Let $f(z): \mathbb{C}\rightarrow \mathbb{C}$ be a complex function such that $f(z) = \begin{Bmatrix} \frac{z^5}{|z|^4},z\neq 0\\ 0, z=0 \end{Bmatrix}$.
Prove that Cauchy-Riemann equations(in x and y version) are met in $(0,0)$ but the function is not differentiable in $(0,0).$
In order to avoid using the binomial theorem on the expression $(x+yi)^5$ and getting a general expression for $u(x,y),v(x,y)$. I did as followed -
$u_x(0,0) = \lim_{x\rightarrow 0} \frac{u(x,0)-u(0,0)}{x}$
an expression for $u(x,0)$ would be -
$f(x+0i) = u(x,0)+v(x,0)i$ = $\frac{(x+0i)^5}{x^4}$ = $x$.

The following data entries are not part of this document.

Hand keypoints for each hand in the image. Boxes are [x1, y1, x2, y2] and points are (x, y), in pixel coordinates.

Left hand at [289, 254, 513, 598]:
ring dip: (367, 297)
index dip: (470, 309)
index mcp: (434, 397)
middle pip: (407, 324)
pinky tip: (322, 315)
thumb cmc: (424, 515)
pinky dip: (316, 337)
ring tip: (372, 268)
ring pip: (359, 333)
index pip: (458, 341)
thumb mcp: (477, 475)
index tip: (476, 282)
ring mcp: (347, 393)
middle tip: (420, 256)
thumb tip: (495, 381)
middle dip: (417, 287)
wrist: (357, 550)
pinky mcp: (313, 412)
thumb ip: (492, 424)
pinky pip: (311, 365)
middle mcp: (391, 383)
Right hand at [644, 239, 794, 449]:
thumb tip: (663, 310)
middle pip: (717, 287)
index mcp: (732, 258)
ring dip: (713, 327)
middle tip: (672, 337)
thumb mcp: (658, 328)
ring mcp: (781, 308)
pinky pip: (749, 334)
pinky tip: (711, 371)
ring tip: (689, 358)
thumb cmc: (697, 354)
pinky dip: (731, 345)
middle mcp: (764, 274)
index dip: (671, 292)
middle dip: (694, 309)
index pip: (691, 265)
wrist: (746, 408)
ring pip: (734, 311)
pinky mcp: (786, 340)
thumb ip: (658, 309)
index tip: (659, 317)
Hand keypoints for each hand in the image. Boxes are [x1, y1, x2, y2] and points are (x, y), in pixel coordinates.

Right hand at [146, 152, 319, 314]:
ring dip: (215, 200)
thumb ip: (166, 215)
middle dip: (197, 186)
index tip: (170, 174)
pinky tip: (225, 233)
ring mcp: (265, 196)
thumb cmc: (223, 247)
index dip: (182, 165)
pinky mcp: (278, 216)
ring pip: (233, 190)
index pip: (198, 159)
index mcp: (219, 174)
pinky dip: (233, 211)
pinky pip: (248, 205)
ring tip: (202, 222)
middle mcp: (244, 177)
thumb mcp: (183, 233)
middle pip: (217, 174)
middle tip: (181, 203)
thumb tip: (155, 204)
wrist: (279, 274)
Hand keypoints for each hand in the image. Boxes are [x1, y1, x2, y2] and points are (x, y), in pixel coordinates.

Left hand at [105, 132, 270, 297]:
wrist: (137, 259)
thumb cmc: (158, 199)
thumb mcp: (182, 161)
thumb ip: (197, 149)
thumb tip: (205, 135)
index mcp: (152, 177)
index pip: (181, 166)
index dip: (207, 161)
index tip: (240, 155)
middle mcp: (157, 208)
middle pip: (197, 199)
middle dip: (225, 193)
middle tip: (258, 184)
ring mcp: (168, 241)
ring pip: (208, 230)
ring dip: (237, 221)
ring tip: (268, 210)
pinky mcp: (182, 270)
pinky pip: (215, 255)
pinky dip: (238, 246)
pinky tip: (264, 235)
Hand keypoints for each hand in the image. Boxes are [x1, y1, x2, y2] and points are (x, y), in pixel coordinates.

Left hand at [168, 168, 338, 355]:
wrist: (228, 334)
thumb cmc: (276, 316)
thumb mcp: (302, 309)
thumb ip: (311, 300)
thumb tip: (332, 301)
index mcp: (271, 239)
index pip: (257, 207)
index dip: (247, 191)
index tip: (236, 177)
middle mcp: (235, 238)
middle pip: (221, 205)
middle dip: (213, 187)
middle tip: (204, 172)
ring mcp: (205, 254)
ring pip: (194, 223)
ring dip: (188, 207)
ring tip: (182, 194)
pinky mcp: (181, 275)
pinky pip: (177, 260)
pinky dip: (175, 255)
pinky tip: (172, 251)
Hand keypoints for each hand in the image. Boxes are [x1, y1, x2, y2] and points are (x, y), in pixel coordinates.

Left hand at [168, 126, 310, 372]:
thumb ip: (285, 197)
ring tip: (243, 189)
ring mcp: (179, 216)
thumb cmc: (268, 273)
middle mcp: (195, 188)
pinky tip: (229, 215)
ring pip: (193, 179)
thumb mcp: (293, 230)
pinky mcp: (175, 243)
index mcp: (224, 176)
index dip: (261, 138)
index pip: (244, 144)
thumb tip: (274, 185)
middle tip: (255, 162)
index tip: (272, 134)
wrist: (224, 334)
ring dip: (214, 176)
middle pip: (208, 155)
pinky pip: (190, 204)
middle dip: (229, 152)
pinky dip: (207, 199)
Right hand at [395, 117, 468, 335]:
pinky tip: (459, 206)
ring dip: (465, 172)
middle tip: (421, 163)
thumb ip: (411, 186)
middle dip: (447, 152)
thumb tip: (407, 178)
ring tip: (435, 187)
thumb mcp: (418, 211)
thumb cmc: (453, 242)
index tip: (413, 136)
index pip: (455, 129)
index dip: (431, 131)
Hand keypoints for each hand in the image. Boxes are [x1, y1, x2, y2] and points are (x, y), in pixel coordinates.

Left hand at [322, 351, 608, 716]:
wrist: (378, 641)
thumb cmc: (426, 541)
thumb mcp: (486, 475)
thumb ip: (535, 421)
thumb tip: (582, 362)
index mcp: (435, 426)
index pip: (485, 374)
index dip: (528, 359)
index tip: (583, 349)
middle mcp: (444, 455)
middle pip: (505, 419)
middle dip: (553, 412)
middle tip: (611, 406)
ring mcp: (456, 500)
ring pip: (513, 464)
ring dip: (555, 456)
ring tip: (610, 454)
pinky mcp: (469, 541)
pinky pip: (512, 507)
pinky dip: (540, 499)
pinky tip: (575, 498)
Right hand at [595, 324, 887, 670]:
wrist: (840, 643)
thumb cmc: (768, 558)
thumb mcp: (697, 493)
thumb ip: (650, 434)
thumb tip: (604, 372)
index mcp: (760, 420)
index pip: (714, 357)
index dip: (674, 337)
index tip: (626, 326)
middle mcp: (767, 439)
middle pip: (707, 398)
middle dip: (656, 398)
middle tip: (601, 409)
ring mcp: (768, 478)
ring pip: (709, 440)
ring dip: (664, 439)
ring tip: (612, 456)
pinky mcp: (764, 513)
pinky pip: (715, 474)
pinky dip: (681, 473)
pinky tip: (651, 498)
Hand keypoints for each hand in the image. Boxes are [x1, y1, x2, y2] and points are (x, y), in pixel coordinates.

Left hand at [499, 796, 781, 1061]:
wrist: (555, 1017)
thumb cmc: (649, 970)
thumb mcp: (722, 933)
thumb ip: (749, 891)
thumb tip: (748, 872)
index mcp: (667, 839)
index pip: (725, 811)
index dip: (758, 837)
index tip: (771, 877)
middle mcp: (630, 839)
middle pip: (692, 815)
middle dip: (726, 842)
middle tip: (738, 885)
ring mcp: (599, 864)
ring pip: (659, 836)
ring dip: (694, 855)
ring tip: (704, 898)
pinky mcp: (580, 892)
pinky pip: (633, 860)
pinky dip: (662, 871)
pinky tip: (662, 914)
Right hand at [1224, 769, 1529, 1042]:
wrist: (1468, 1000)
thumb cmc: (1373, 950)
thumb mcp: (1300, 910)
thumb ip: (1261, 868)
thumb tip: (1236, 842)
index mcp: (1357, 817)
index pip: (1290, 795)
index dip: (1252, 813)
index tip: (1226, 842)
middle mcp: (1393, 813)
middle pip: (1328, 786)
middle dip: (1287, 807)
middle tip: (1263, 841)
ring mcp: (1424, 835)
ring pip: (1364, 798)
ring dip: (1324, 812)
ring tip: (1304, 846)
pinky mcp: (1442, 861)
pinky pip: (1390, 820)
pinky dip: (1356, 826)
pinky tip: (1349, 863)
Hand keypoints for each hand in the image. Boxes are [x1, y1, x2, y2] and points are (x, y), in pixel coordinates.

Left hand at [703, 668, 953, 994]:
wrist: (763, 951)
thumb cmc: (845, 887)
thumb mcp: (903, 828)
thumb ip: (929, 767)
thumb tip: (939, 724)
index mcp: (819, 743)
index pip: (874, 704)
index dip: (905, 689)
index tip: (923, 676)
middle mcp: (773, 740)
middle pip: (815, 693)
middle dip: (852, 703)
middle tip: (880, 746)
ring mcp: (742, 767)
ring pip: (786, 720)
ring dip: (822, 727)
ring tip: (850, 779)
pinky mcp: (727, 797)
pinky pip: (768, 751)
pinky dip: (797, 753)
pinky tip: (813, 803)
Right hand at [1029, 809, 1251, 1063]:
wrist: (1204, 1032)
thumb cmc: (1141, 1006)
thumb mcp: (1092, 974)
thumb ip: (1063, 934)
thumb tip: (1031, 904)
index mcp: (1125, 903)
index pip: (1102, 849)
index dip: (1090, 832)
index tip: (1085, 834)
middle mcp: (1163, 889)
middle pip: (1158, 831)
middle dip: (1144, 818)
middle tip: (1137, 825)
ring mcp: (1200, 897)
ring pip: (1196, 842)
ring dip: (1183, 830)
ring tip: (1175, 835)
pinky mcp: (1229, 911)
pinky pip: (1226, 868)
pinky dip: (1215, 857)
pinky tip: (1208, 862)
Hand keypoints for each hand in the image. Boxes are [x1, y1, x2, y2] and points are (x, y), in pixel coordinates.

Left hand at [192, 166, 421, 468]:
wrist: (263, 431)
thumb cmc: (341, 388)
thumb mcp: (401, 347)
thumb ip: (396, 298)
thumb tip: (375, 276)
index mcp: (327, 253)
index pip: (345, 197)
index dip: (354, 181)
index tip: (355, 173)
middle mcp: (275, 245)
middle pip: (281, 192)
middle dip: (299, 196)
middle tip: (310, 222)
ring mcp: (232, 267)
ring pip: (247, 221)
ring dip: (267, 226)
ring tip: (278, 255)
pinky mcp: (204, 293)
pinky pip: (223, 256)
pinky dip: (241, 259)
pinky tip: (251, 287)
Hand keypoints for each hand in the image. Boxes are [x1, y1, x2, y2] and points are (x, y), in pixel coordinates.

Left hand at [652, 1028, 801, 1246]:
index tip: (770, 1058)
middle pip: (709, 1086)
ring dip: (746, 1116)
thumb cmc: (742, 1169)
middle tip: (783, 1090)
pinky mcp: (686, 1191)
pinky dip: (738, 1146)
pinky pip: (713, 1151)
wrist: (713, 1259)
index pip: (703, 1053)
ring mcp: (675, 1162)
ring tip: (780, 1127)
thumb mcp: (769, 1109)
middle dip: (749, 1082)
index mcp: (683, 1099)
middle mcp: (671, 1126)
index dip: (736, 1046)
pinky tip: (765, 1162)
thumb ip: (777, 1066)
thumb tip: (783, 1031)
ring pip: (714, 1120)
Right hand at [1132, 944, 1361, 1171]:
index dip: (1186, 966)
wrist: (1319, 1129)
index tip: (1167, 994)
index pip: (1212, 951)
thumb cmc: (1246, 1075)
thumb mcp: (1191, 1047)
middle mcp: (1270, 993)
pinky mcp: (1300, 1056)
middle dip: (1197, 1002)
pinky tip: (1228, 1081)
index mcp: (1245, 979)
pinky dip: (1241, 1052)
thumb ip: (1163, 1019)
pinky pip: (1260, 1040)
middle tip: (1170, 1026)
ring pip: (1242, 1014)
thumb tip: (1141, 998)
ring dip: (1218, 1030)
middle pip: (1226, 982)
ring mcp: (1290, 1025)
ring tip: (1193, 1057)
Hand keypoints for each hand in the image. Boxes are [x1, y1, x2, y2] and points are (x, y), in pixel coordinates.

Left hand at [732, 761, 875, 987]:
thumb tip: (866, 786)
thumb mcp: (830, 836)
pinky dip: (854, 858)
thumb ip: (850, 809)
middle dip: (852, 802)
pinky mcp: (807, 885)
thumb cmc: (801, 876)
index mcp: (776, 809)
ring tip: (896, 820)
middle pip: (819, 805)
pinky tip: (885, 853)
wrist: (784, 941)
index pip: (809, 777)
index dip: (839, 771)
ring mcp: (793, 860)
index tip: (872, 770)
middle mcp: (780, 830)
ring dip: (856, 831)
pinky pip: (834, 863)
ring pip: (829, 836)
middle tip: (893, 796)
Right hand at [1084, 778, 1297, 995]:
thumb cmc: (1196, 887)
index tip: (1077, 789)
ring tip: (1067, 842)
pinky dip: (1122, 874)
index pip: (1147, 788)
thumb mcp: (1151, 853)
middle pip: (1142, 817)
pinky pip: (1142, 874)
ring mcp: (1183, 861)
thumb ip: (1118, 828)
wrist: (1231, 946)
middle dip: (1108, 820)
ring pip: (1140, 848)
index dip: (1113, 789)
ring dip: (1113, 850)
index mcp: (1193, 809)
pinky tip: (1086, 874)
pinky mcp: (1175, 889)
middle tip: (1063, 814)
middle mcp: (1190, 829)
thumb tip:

so $u_{x}(0,0)$ is just 1.
and getting $u_{y}(0,0),v_{x}(0,0),v_{y}(0,0)$ would be in a similiar way.
Is that legal mathematically? or a logical mistake was fallen somewhere? beacuse there are a lot of arguments around my fellows in class.
Thanks in advance.